§ **Assignment**:
Copy the Windows 10 exploit article between "The vulnerability affects" and "Patch Tuesday updates.", inclusive, renaming "Patch Tuesday" to "Update Tuesday".

#### Text block

Public Exploit Released for Windows 10 Bug

The vulnerability affects all unpatched Windows 10 versions following a messy Microsoft January update.

Security teams might have skipped January’s Patch Tuesday after reports of it breaking servers, but it also included a patch for a privilege-escalation bug in Windows 10 that leaves unpatched systems open to malicious actors looking for administrative access.  It’s a bug that now has a proof-of-concept exploit available in the wild.

The exploit was released by Gil Dabah, founder and CEO of Privacy Piiano, who tweeted that he decided not to report the bug two years ago after finding it difficult to get paid on other bug bounties through the Microsoft program.

The LPE Bug

“A local, authenticated attacker could gain elevated local system or administrator privileges through a vulnerability in the Win32k.sys driver,” Microsoft explained in it’s advisory, part of January’s Patch Tuesday updates.

The disclosure for CVE-2022-21882 from RyeLv, who is attributed with the find, was published on Jan. 13 and described the win32k object type confusion vulnerability.

“The attacker can call the relevant GUI API at the user_mode to make the kernel call like xxxMenuWindowProc, xxxSBWndProc, xxxSwitchWndProc, xxxTooltipWndProc, etc.,” the disclosure by RyeLV said.

########
#### Supplied entries

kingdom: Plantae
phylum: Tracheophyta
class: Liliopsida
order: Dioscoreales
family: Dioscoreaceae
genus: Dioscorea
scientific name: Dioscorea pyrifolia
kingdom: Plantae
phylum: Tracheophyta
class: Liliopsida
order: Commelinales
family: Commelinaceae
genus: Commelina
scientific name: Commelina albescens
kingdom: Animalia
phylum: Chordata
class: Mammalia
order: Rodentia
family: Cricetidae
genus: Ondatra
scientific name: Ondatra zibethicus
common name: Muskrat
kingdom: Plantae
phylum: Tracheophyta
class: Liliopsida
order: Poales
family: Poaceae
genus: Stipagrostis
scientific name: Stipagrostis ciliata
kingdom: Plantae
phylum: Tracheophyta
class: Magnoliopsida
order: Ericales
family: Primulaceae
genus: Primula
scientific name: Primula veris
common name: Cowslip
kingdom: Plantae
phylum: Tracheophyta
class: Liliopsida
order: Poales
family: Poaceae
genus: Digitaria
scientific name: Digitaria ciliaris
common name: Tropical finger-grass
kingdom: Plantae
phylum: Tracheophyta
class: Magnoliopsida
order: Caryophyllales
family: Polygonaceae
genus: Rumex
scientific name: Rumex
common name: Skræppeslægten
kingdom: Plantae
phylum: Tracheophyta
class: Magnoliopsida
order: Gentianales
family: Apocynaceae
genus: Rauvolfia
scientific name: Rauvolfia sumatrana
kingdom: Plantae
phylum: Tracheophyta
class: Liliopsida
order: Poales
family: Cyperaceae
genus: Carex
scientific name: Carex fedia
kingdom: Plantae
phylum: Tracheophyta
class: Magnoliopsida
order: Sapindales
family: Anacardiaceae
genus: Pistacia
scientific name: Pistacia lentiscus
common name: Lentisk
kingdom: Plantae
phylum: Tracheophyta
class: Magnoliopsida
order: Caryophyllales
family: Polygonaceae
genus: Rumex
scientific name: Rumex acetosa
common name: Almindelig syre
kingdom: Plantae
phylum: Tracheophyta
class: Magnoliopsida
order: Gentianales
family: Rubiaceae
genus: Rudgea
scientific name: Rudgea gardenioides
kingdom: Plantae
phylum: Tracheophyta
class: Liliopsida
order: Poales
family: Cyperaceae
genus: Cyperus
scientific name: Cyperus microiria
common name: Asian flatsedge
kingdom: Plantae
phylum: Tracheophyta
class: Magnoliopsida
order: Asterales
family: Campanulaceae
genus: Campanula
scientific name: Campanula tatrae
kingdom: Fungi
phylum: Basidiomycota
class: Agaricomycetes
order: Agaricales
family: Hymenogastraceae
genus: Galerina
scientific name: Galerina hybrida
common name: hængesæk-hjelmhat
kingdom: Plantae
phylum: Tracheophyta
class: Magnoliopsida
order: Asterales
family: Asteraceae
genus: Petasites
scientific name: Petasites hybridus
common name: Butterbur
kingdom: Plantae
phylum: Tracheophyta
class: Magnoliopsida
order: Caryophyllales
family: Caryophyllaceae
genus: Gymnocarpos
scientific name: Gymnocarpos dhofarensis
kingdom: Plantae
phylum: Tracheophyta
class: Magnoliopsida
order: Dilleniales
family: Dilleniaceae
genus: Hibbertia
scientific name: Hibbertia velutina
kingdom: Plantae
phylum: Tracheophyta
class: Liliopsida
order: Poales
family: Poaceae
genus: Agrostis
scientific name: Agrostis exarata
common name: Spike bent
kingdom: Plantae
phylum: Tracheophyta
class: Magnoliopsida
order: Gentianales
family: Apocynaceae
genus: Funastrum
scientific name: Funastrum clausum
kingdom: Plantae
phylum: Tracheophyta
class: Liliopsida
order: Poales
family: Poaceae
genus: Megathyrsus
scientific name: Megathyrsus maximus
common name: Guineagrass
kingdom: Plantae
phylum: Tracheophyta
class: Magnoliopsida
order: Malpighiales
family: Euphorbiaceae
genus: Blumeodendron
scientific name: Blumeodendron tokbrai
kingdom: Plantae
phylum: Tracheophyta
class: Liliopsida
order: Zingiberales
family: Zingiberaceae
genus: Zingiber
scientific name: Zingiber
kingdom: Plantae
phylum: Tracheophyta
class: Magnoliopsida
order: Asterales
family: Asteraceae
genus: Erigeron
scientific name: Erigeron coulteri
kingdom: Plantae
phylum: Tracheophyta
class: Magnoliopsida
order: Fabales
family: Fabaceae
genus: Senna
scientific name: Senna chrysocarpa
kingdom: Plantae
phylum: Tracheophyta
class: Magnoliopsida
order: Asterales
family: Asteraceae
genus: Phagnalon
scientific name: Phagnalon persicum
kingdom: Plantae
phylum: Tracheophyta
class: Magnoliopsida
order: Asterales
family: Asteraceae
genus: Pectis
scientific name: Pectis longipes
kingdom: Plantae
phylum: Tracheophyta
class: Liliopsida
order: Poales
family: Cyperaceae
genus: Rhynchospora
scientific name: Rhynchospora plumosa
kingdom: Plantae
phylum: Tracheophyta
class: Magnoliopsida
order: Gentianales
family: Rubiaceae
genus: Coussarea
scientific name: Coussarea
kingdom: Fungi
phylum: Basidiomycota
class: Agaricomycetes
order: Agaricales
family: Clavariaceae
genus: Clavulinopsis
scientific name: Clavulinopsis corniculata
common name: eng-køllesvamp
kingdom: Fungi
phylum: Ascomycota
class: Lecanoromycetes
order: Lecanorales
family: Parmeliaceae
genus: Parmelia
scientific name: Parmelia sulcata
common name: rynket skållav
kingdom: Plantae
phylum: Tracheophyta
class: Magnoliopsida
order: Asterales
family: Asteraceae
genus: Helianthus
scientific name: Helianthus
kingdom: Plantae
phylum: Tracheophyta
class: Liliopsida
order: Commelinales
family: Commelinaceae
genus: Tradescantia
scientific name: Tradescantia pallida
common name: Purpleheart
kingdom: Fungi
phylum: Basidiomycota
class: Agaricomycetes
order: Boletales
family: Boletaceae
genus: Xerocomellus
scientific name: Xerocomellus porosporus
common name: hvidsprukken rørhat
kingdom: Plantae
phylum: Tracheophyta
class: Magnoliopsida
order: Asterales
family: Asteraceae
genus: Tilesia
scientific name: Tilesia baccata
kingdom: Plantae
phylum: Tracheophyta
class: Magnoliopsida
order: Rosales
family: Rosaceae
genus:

########

§ **Output for this exercise**:
The vulnerability affects all unpatched Windows 10 versions following a messy Microsoft January update.

Security teams might have skipped January’s Update Tuesday after reports of it breaking servers, but it also included a patch for a privilege-escalation bug in Windows 10 that leaves unpatched systems open to malicious actors looking for administrative access.  It’s a bug that now has a proof-of-concept exploit available in the wild.

The exploit was released by Gil Dabah, founder and CEO of Privacy Piiano, who tweeted that he decided not to report the bug two years ago after finding it difficult to get paid on other bug bounties through the Microsoft program.

The LPE Bug

“A local, authenticated attacker could gain elevated local system or administrator privileges through a vulnerability in the Win32k.sys driver,” Microsoft explained in it’s advisory, part of January’s Update Tuesday updates.